If you push the Green agenda, we might end up broke. I want to clarify for those translating into English: if you pursue the Green agenda in an ideological sense, we will remain broke in an economic sense. This is essentially what Confindustria, Italy’s most important business association, conveyed to Europe and to Prime Minister Giorgia Meloni during the first meeting with the new President Orsini.
The Prime Minister, who also intervened, responded that the ecological transition as it stands cannot be implemented. This was a direct message to Brussels, especially as a trusted ally of the Italian government, Raffaele Fitto, takes the seat of Executive Vice President of the European Commission.
After all, it was President Ursula von der Leyen herself who suggested, when presenting her new European government, that the air had changed. The air, the one we all wish were cleaner, in terms of governance guidelines from the dismal past five years. The Green Deal as the cornerstone of the past administration’s vision needs to be revised. Less rigidity, less dirigisme, less centralization, less radical environmentalism. These are not mere whims of populists or sovereignists.
The German automotive industry, one of the most important on the planet, is in crisis and is closing down electric vehicle production plants. In the spring, farmers had blocked Europe because they could not sustain the costs of sustainability. Those of us who have deeply studied Italian SMEs know that the supply chains of companies sustaining a territory, numbers in hand, have doubts and concerns.

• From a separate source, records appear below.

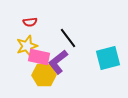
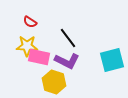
red semicircle: rotated 40 degrees clockwise
yellow star: rotated 20 degrees clockwise
cyan square: moved 4 px right, 2 px down
purple L-shape: moved 9 px right, 1 px up; rotated 115 degrees counterclockwise
yellow hexagon: moved 10 px right, 7 px down; rotated 20 degrees clockwise
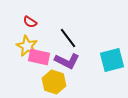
yellow star: rotated 25 degrees clockwise
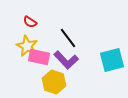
purple L-shape: moved 1 px left, 1 px up; rotated 20 degrees clockwise
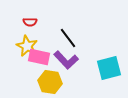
red semicircle: rotated 32 degrees counterclockwise
cyan square: moved 3 px left, 8 px down
yellow hexagon: moved 4 px left; rotated 10 degrees counterclockwise
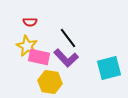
purple L-shape: moved 2 px up
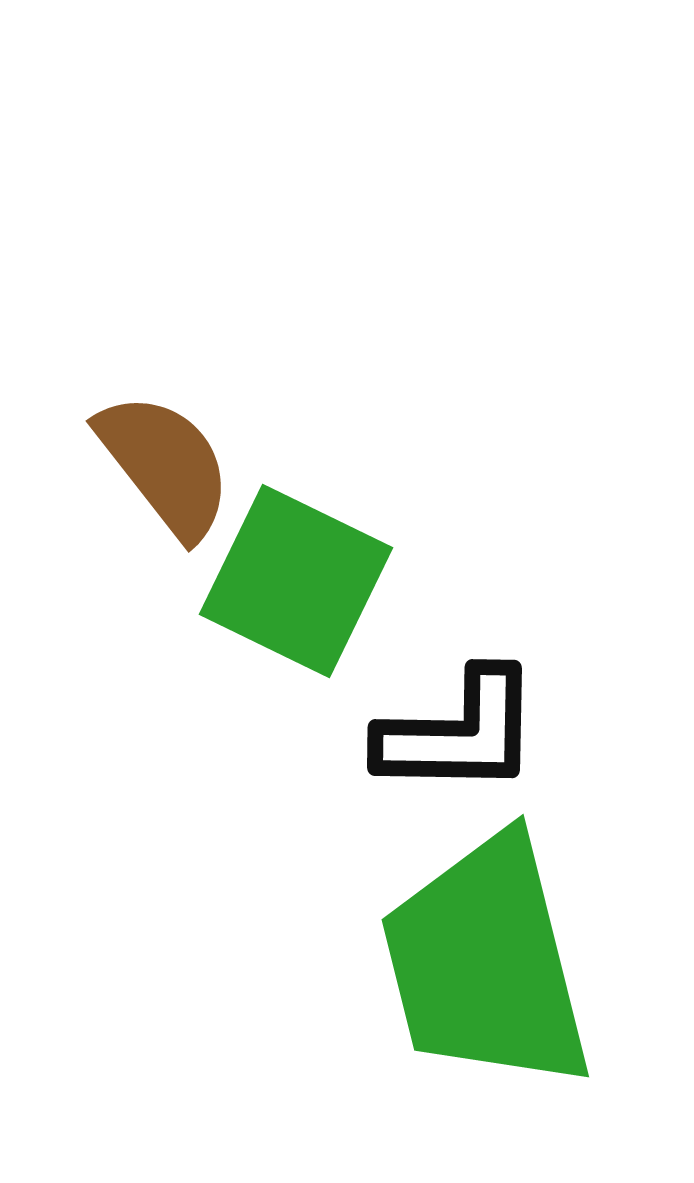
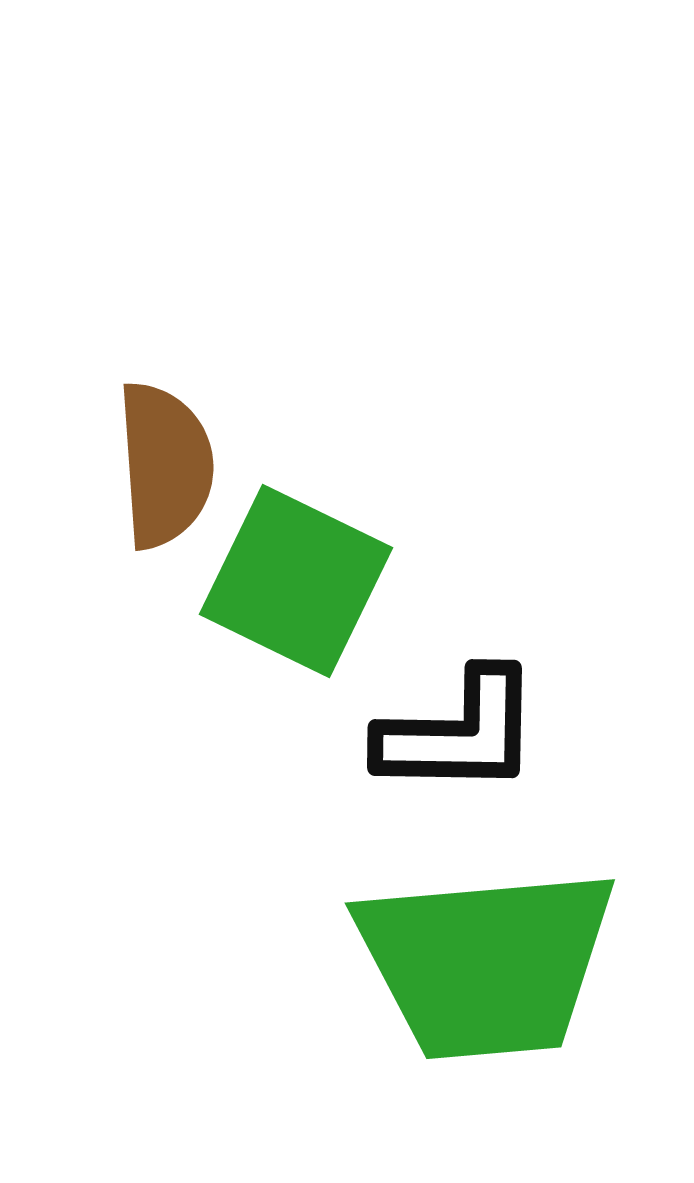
brown semicircle: rotated 34 degrees clockwise
green trapezoid: rotated 81 degrees counterclockwise
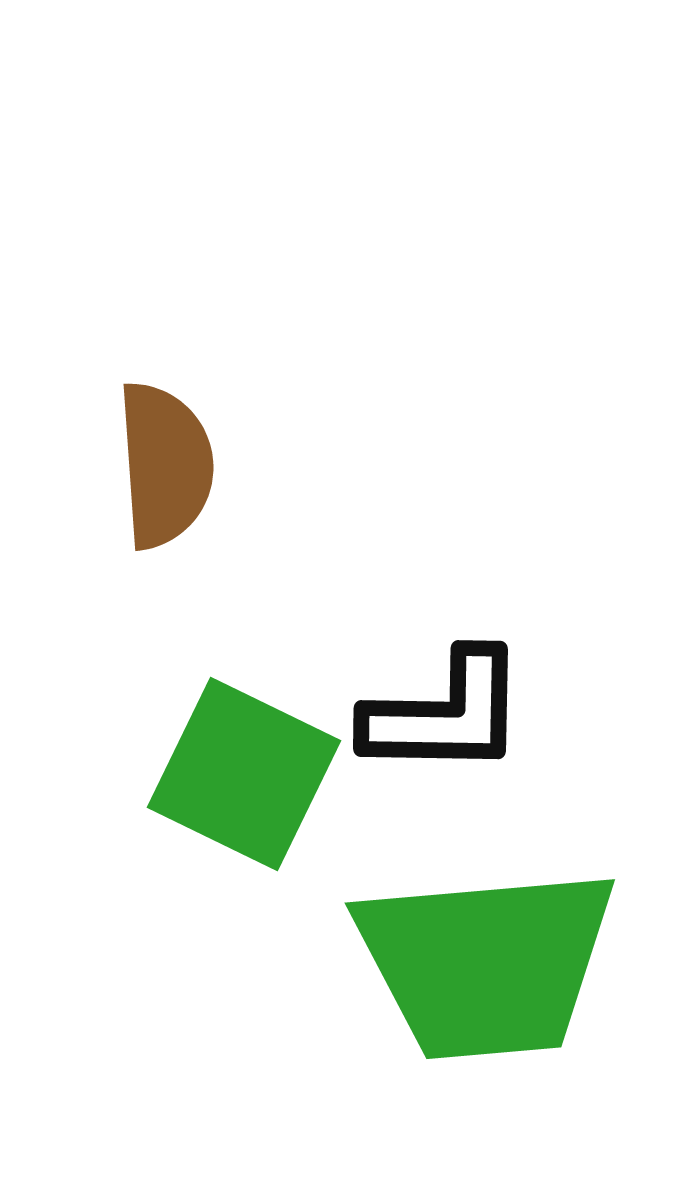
green square: moved 52 px left, 193 px down
black L-shape: moved 14 px left, 19 px up
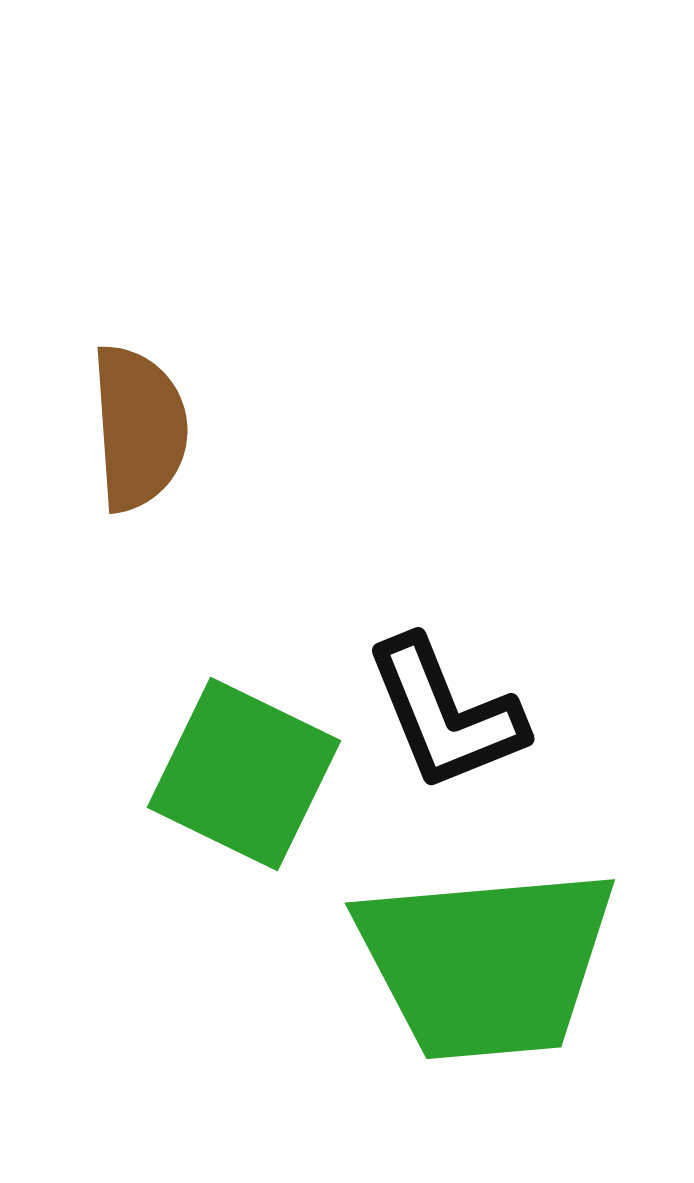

Meloni, who needs to find 25 billion euros to finalize the budget law by Christmas, has made it clear to our industrialists that excessive state incentives are currently not on the table. In short, the transition has partially halted. On one hand, there is the need for new industrial models to reduce pollution and save a wounded Earth; on the other hand, Eurozone economies need more time, more support, and fewer paradoxical regulations to achieve this process.
What will happen? Beyond the imminent deadlines, which will be defused, the way forward is as Draghi indicated: for decarbonization, Europe needs to take on more common debt. A sort of Green Recovery Fund. This, despite the hardliners and the intransigent (and selfish) countries. If things continue as they are, there might soon be no more doves, in every sense of the term.